California officials have limited authority when it comes to overseeing the activities of sovereign Indian tribes in California, but decided it was time to get involved when warring factions faced off with weapons for control of a lucrative casino.
State Attorney General Kamala Harris filed a lawsuit last week in U.S. District Court in Sacramento against the 216-member Paskenta Band of Nomlaki Indians to “prevent an imminent threat to the public health and safety” from the fight over control of the Rolling Hills Casino off the I-5 Freeway in Northern California.
The state wants the court to find the tribe’s gaming activities to be in violation of its compact with the state and grant an injunction and temporary restraining order preventing any faction of the tribe from taking over the casino.
The lawsuit comes just one week after the Bureau of Indian Affairs in the U.S. Department of the Interior issued an administrative cease and desist order telling both sides to the dispute to put their guns down after “the security force of one faction had barricaded the entrance to the Casino and that armed agents of the other faction covered the perimeter of the Casino property.”
Paskenta entered into a gaming compact with the state in 1999 and has been raking in millions of dollars a year ever since. Every adult member of the tribe, whose numbers are now in dispute, was paid $54,000 a year and their kids were the beneficiaries of trust funds and scholarships.
An intertribal dispute erupted in April when members attending the annual General Council meeting reportedly voted to suspend 76 members, whom they claimed had no real familial ties to the Paskenta Band, and tossed four members off the Tribal Council. He replaced former FBI agent John Crosby and two others on the council.
In May, tribal Chairman Andy Freeman accused the ousted members of embezzling nearly $10 million. He demanded to know the whereabouts of the tribe’s $3 million jet and 62 ounces of gold.
Freeman said Crosby, who was Economic Development director, improperly took $1.4 million from tribal accounts to pay for his home, a swimming pool and other remodeling. In mid-May Freeman laid out his case to the FBI. He said a forensic accounting firm had reviewed 12 years worth of financial records and found millions of dollars of misappropriated money.
On June 9, armed members of the casino’s private security force blocked the road leading to the casino. They were confronted by 30 armed people in vehicles marked “tribal police.” That day, the Bureau of Indian Affairs issued its cease and desist offer, putting Freeman’s plans on hold.
Bureau Superintendent Troy Burdick said Freeman and the new tribal leadership violated federal law by taking over the casino and made clear the agency’s recognition of the original council leadership until the matter was resolved.

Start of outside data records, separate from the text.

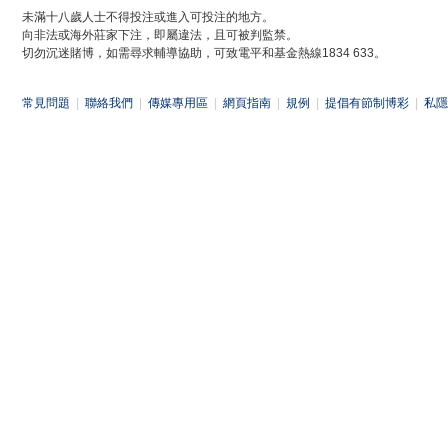
未滿十八歲人士不得投注或進入可投注的地方。
向非法或海外莊家下注，即屬違法，且可被判監禁。
切勿沉迷賭博，如需尋求輔導協助，可致電平和基金熱線1834 633。
常見問題
|
聯絡我們
|
傳媒專用區
|
網頁指南
|
規例
|
提倡有節制博彩
|
私隱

That could take a while. While the federal court mulls over the state’s lawsuit, Freeman’s appeal of Burdick’s order is headed for bureau Regional Director Amy Dutschke. Any decision by Dutschke could then be appealed to the Interior department’s Board of Indian Appeals, according to the Sacramento Bee.
Freeman’s attorney, Richard Verri, told the newspaper, “Those appeals sometimes take a decade.”